→ TASK PROMPT
Set out each line from the following listing that includes the word "Physiologists".

→ RECORDS SUPPLIED
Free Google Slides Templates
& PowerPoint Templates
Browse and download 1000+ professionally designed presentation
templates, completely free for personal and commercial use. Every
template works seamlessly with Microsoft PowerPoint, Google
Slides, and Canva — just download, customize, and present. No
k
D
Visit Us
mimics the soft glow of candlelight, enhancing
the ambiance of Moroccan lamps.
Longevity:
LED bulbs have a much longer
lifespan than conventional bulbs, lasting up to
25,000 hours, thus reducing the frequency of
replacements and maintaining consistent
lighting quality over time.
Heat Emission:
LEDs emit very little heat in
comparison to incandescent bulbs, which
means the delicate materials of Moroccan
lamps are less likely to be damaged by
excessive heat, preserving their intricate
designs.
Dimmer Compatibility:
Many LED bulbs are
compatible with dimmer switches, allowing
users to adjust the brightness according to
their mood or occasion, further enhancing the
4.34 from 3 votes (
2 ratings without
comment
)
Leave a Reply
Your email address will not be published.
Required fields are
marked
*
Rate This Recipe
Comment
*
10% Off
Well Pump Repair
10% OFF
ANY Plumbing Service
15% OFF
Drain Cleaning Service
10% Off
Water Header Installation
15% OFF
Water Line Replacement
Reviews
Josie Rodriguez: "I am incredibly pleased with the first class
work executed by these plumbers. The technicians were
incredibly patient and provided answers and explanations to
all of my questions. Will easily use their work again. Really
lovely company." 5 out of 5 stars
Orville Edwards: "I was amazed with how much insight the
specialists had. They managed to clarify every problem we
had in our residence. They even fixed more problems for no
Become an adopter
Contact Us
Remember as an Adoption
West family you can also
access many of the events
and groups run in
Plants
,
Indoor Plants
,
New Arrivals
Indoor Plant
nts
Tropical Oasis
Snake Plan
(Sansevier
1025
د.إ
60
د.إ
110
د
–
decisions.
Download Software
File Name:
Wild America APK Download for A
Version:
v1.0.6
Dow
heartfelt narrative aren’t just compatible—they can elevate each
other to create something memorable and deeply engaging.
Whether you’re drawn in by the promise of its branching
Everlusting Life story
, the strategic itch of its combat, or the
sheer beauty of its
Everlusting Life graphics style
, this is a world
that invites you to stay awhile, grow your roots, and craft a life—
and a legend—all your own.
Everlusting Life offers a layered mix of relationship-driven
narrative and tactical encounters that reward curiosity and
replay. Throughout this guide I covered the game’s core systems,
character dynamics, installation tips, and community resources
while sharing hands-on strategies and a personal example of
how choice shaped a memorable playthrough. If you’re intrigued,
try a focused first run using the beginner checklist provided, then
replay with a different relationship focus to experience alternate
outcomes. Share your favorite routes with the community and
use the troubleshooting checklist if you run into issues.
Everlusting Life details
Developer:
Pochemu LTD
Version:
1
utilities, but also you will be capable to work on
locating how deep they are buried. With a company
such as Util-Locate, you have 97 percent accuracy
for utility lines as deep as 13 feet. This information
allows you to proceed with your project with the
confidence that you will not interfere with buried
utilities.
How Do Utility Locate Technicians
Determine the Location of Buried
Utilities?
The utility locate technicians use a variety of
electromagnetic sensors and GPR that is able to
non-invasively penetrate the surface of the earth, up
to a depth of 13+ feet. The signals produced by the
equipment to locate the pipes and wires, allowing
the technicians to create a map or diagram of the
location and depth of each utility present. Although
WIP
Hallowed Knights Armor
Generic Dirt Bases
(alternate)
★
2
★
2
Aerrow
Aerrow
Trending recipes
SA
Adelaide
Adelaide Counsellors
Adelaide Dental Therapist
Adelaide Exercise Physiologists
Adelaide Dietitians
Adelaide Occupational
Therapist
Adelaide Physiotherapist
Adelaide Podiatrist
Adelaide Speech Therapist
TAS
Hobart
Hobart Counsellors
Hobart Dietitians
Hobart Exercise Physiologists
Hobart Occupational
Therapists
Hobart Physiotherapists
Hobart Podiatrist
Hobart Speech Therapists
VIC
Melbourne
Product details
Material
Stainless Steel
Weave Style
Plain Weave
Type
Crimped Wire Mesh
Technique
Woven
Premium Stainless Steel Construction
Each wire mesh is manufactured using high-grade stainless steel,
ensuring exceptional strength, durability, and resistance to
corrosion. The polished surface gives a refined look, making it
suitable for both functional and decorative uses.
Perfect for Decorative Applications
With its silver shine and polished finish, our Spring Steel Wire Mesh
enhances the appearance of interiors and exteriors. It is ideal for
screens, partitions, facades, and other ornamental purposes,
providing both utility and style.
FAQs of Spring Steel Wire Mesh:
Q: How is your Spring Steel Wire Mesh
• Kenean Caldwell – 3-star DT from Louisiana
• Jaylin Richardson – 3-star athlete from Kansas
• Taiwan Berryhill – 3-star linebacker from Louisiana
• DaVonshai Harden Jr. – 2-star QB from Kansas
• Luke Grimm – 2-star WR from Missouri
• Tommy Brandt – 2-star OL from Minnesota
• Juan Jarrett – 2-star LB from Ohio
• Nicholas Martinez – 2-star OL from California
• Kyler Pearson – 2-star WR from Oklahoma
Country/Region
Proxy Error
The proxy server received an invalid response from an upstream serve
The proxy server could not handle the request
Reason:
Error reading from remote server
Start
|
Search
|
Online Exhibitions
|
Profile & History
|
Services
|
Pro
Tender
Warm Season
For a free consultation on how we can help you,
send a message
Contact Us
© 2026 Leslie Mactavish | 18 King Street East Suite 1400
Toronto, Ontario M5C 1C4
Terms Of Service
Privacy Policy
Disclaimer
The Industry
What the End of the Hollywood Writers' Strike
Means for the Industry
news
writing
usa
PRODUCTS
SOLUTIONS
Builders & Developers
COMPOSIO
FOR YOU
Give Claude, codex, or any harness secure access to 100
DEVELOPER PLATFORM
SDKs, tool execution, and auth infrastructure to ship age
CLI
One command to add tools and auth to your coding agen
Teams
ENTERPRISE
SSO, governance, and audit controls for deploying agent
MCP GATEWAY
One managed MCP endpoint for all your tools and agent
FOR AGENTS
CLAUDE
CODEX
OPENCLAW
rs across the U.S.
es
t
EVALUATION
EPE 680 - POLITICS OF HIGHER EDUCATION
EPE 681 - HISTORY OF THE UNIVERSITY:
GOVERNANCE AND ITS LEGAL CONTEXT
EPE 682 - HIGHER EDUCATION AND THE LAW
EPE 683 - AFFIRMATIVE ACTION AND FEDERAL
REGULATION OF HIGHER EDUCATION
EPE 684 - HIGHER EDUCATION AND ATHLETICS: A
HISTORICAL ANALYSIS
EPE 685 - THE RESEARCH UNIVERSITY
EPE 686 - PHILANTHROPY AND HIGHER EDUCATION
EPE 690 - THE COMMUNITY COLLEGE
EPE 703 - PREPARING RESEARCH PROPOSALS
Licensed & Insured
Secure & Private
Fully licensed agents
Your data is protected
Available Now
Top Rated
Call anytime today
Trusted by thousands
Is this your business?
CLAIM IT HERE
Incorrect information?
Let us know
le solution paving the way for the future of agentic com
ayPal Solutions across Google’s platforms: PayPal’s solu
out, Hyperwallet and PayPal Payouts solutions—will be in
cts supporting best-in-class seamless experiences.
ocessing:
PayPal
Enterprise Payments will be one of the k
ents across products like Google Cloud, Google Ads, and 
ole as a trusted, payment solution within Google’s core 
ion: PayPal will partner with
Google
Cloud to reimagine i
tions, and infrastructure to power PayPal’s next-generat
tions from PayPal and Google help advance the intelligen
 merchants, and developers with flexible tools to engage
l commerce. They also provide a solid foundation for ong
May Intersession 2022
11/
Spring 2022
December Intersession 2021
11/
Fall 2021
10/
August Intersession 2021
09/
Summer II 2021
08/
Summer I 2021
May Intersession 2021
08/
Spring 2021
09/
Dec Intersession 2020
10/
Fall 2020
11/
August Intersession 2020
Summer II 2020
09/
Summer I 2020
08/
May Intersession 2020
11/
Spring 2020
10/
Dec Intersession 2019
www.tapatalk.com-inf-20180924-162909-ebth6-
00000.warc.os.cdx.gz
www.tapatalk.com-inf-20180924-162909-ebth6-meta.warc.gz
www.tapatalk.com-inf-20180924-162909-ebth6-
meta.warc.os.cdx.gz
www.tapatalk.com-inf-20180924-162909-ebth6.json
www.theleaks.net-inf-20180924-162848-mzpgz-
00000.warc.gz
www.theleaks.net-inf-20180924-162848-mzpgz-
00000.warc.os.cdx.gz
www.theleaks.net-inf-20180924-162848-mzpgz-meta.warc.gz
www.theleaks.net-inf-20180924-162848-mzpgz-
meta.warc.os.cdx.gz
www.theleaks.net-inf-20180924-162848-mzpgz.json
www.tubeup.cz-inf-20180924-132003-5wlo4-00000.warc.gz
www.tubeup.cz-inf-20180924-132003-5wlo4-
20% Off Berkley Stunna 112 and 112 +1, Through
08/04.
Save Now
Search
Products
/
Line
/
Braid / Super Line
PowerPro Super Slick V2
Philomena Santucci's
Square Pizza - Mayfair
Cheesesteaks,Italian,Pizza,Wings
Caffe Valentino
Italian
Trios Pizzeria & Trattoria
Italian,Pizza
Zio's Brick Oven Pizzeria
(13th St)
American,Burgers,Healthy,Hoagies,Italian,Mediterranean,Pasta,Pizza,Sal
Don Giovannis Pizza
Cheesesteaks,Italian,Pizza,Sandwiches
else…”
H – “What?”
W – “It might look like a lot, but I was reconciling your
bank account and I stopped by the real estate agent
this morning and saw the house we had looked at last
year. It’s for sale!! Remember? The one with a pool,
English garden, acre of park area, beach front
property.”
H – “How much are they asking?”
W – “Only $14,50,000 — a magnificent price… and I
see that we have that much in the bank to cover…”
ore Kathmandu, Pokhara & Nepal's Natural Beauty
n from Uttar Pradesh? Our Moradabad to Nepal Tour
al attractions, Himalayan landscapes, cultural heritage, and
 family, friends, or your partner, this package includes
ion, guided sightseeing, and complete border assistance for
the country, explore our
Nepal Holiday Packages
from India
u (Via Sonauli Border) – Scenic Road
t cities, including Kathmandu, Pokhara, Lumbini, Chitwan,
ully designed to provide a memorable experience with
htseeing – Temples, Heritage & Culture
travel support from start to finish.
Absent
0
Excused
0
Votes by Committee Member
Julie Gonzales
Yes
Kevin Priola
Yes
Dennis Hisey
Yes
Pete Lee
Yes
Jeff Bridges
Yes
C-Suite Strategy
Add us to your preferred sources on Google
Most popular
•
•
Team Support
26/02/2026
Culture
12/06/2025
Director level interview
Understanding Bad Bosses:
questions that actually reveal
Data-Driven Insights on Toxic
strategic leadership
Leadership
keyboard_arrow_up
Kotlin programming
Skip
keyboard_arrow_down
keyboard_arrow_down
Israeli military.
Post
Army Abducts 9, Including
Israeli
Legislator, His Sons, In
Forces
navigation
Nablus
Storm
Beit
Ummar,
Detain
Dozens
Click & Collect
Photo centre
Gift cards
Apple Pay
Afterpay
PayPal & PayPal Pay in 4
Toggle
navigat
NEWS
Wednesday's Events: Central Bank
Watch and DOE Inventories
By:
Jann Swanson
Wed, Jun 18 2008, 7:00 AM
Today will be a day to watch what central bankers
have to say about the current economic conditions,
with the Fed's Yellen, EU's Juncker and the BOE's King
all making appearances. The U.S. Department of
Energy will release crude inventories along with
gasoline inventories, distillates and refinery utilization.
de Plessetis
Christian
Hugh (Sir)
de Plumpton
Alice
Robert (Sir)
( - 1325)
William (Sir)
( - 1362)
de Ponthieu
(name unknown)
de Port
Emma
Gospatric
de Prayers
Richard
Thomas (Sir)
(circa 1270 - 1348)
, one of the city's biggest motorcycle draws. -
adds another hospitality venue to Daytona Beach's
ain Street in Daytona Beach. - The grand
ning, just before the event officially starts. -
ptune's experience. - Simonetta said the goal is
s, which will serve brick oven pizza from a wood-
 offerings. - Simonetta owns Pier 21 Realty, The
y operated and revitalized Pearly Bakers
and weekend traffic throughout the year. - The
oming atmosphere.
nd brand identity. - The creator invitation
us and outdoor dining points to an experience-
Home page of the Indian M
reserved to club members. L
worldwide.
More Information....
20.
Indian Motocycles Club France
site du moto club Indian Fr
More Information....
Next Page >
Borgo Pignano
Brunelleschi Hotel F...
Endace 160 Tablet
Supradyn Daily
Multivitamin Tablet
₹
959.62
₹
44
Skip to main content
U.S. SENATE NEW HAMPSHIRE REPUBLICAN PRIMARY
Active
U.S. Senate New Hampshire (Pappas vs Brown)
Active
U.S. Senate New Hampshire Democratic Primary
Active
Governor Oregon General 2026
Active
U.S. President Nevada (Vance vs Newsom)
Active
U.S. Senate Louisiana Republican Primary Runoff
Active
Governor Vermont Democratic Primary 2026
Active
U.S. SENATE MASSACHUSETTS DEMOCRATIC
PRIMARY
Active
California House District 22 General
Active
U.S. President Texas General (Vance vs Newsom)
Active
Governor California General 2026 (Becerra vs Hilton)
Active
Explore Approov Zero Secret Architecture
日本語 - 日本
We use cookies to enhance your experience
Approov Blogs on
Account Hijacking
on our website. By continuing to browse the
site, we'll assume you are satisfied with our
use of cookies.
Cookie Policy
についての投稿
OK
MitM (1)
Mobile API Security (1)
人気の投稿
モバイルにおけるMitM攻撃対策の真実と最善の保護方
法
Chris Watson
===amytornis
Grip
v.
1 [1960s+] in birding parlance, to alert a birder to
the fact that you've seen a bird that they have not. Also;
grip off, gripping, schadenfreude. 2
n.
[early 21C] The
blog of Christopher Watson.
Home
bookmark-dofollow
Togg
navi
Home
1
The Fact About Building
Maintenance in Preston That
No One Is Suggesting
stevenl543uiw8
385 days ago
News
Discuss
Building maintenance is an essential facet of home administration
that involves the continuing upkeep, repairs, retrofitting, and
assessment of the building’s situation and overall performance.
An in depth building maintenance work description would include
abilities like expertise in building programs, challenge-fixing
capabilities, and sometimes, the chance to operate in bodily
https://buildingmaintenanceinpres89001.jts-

→ ANSWER TO THIS EXERCISE
Adelaide Exercise Physiologists
Hobart Exercise Physiologists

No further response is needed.